[Opening TEXT EXCERPT section]

Coronavirus Seems to Turn Antibodies Against Us, Tricking Them into Attacking Brain

The coronavirus that causes COVID-19 may turn our antibodies against us so they attack the brain, according to a small study.

Researchers looked at 11 intensive care COVID-19 patients in two hospitals in Germany who had unexplained neurological problems. These included epileptic seizures, involuntary muscle jerking, nerve problems, issues moving their eyes, delirium, and uncontrollable muscle contractions. Symptoms were not caused by other conditions or their ICU treatment, the team said.

The study was submitted to the pre-print website medRxiv, and has not been through the rigorous peer review process required to publish in scientific journals. Researchers partly release findings in this way to prompt debate on a topic, and this approach is particularly useful in a fast-moving situation like a pandemic.

According to the team, COVID-19 patients in intensive care are known to occasionally develop neurological problems, but the coronavirus that causes the disease is not often found in their cerebrospinal fluid.

This prompted them to investigate whether the virus itself was affecting the patients, or if the germ was triggering an unwanted response in the immune system. Specifically, they wanted to see if what are known as autoantibodies had a role to play. Antibodies normally attack invaders, and are described as autoantibodies when the they attack the body instead.

The team collected the patients' blood and cerebrospinal fluid and looked for the coronavirus, and antibodies known to affect the brain and nerves. The coronavirus was not found in any of the patients' cerebrospinal fluid. All of the participants had anti-neuronal autoantibodies in their blood or cerebrospinal fluid.

[Closing TEXT EXCERPT section]
[Opening DATA LISTING section]

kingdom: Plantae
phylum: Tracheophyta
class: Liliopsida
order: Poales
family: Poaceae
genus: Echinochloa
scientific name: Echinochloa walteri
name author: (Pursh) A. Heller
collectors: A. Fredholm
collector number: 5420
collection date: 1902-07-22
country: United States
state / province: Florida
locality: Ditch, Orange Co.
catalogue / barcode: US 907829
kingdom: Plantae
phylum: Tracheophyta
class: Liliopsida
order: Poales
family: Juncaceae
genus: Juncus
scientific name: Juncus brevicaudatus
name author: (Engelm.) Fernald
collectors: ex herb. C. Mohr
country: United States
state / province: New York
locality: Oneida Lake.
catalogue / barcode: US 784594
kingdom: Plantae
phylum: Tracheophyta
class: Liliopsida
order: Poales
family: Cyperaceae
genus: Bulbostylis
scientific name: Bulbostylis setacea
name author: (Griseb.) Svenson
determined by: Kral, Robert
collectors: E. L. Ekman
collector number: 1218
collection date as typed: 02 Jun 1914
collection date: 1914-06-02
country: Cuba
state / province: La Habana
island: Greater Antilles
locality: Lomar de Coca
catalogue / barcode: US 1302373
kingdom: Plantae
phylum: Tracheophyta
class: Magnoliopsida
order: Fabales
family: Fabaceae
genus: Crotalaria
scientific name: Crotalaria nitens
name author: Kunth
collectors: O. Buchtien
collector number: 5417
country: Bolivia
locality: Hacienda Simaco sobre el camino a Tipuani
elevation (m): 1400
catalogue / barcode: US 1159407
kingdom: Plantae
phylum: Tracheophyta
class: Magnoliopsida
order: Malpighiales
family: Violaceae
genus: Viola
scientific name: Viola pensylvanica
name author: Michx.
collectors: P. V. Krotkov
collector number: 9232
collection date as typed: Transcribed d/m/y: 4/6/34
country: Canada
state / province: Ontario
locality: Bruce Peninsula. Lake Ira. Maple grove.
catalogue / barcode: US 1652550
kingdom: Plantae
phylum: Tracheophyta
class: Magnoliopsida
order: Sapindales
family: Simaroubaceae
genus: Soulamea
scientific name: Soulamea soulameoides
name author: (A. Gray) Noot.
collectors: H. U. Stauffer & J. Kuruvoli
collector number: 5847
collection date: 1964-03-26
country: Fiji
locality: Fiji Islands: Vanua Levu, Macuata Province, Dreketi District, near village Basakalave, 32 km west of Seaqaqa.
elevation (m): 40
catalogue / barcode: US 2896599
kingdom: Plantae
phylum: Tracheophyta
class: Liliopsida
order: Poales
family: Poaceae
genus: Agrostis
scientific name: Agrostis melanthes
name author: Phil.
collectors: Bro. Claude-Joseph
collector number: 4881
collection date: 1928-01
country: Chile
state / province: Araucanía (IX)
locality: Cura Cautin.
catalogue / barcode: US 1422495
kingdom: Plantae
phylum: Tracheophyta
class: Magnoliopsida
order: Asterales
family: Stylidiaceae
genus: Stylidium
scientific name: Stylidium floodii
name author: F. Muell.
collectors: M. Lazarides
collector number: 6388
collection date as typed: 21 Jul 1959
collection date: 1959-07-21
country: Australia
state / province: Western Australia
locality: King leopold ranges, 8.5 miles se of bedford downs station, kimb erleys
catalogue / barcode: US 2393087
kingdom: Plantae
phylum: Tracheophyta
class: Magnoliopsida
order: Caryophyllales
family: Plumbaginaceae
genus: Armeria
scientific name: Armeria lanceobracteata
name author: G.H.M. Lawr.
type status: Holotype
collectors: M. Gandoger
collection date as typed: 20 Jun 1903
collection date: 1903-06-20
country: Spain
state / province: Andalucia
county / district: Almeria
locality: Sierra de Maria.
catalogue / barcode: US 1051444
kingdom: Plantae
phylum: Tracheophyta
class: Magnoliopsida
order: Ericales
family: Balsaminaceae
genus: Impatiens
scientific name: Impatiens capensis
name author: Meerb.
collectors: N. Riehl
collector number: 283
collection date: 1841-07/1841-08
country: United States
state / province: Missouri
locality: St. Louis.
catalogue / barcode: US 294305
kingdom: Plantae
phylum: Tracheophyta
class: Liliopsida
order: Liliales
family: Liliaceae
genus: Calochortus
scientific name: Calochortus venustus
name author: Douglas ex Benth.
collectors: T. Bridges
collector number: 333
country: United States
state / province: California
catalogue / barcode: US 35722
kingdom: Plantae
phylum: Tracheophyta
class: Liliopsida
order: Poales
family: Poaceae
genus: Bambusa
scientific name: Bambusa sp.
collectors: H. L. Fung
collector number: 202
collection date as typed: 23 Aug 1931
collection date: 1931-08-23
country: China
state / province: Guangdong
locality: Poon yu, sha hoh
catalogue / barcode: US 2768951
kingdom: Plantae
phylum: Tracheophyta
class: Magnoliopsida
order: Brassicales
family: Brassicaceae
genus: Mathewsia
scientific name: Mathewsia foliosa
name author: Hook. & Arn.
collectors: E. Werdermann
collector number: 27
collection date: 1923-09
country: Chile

[Closing DATA LISTING section]

▶ TASKS
A - Answer these questions from the coronavirus and antibodies article, one answer per line:
(i) How many patients did the researchers study?
(ii) Which pre-print website received the study?
(iii) Was the coronavirus found in any of the patients' cerebrospinal fluid?
B - Rewrite the coronavirus and antibodies article from "The study was" up to and including "the body instead.", putting "global outbreak" in place of "pandemic".
C - Carry on the coronavirus and antibodies article from the point where it ends.

▶ RESPONSES
A -
(i) 11 intensive care COVID-19 patients.
(ii) medRxiv.
(iii) No.

B -
The study was submitted to the pre-print website medRxiv, and has not been through the rigorous peer review process required to publish in scientific journals. Researchers partly release findings in this way to prompt debate on a topic, and this approach is particularly useful in a fast-moving situation like a global outbreak.

According to the team, COVID-19 patients in intensive care are known to occasionally develop neurological problems, but the coronavirus that causes the disease is not often found in their cerebrospinal fluid.

This prompted them to investigate whether the virus itself was affecting the patients, or if the germ was triggering an unwanted response in the immune system. Specifically, they wanted to see if what are known as autoantibodies had a role to play. Antibodies normally attack invaders, and are described as autoantibodies when the they attack the body instead.

C -
Next, in experiments using slices of mouse brain, they watched to see if antibodies from the fluid bound to the tissue, and found most did.

Four of the patients were found to have an antibody associated with brain complications. It is unclear if these antibodies were having a direct effect or if they were a bystander, Benedict D. Michael, from the University of Liverpool's Institute of Infection and Global Health, U.K., who did not work on the study told Newsweek.

The study suggests that some neurological complications in COVID-19 patients may be triggered by an immune response to the virus. Alternatively, the virus may cause some initial damage to the nervous tissue, which may release tissue components that trigger an immune response against the tissue itself. "Such a mechanism has been recognized with some herpesvirus infections," Cris S. Constantinescu, professor of neurology at the U.K.'s University of Nottingham Queen's Medical Centre, who did not work on the article, told Newsweek.

In the coming months, the authors wrote, it will become clearer whether such neurological problems last after patients have recovered from COVID-19 and the coronavirus has left their bodies.

Pointing to the study's limitations, Michael said: "These findings in 11 patients with very different symptoms and signs need to be studied in larger numbers. Of those who had antibodies which appeared to bind to mouse brain cells, work is needed to understand what these antibodies are, what exactly they are targeting and crucially, are they actually the cause of the patients symptoms or signs, or simply a bystander of some other immune process which we do not yet understand."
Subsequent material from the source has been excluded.